In stazione Centrale scorre ancora sangue: rissa con bottiglie tra africani


Un nuovo episodio di violenza in stazione Centrale, a Milano. Nemmeno il tempo di spegnersi i riflettori sull’ aggressione di ieri da parte di un immigrato irregolare ai danni di un militare ed ecco che in piazza Duca d’Aosta torna a scorrere il sangue.

Questa volta i protagonisti sono due balordi africani. I due immigrati si sono presi a bottigliate questa mattina, neanche 24 ore dopo l’accoltellamento alla gola del militare. Il nigeriano è stato arrestato. “Mi auguro che presto venga rispedito nel suo Paese. I crimini nella zona della stazione Centrale procedono a ciclo continuo: h24 e 365 giorni all’anno su 365”, denuncia SIlvia Sardone, facendo notare ancora una volta l’immobilismo del Comune. La consigliera comunale ed europarlamentare della Lega aggiunge poi che “è necessaria una vera e propria bonifica, altro che aiuole, alberelli e parchi giochi”.
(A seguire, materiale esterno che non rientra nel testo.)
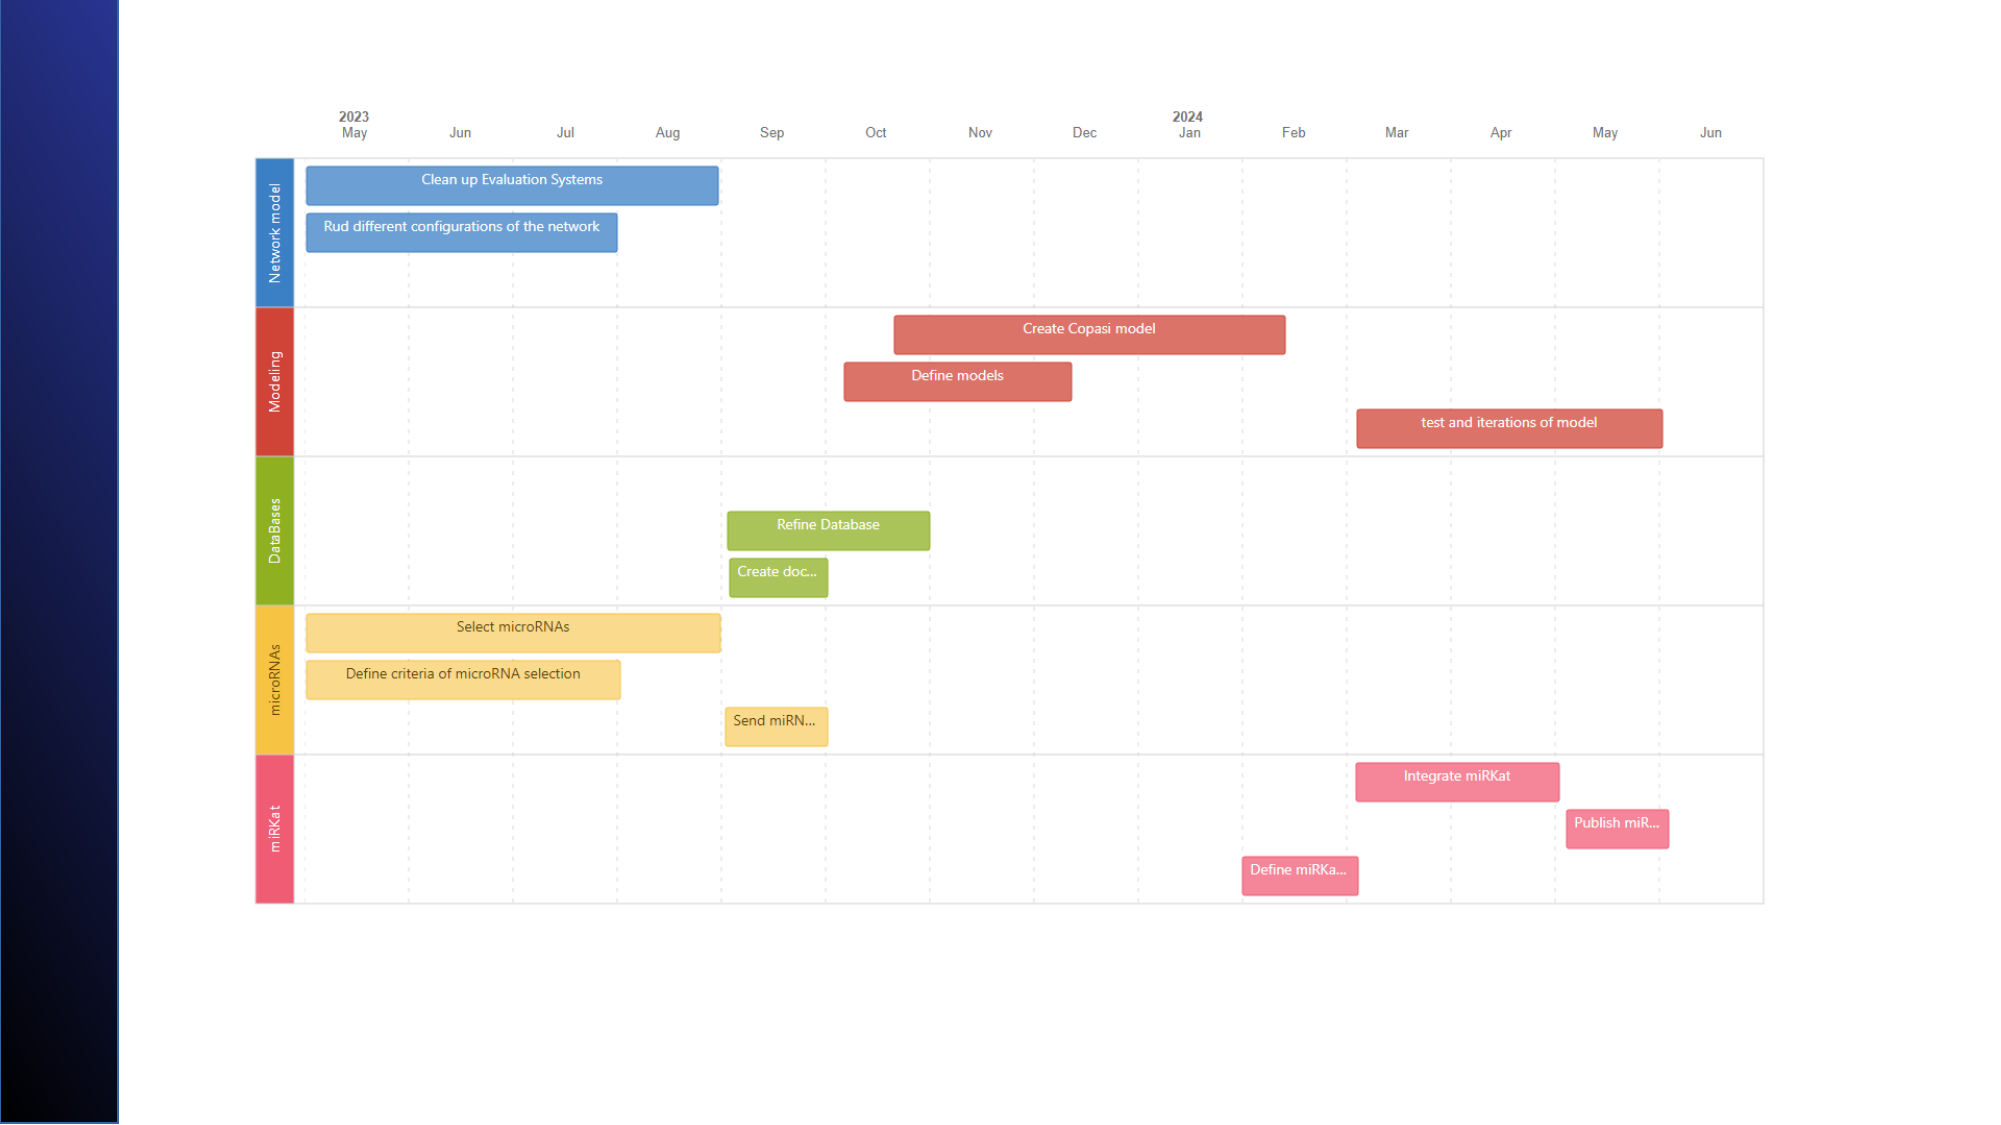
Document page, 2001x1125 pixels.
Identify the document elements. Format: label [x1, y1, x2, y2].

picture [236, 88, 1802, 945]
text_box [0, 0, 118, 1123]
“Spacciatori e rapinatori si combattono con blitz e retate continue, il resto sono tutti palliativi cari ai radical chic dei salotti del centro che nulla sanno della reale situazione che i milanesi vivono al di fuori della cerchia dei Bastioni”, chiude l’esponente del Carroccio.
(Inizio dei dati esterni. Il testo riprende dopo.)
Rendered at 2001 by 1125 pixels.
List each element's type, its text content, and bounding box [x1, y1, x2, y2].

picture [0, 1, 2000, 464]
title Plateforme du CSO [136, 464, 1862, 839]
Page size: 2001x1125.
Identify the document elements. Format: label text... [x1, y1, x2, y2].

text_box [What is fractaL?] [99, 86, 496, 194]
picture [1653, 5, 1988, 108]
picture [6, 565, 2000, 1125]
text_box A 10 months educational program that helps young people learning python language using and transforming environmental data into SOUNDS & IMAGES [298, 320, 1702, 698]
L’immigrato che ieri ha colpito il militare era già stato espulso dalla Germania e il Paese aveva avvertito le nostre autorità circa le simpatie islamiste dell’uomo. Il folle è irregolare sul territorio italiano in quanto in possesso di un permesso di soggiorno ormai scaduto. Inoltre era già stato denunciato dai carabinieri della radio mobile per minacce e resistenza a pubblico ufficiale.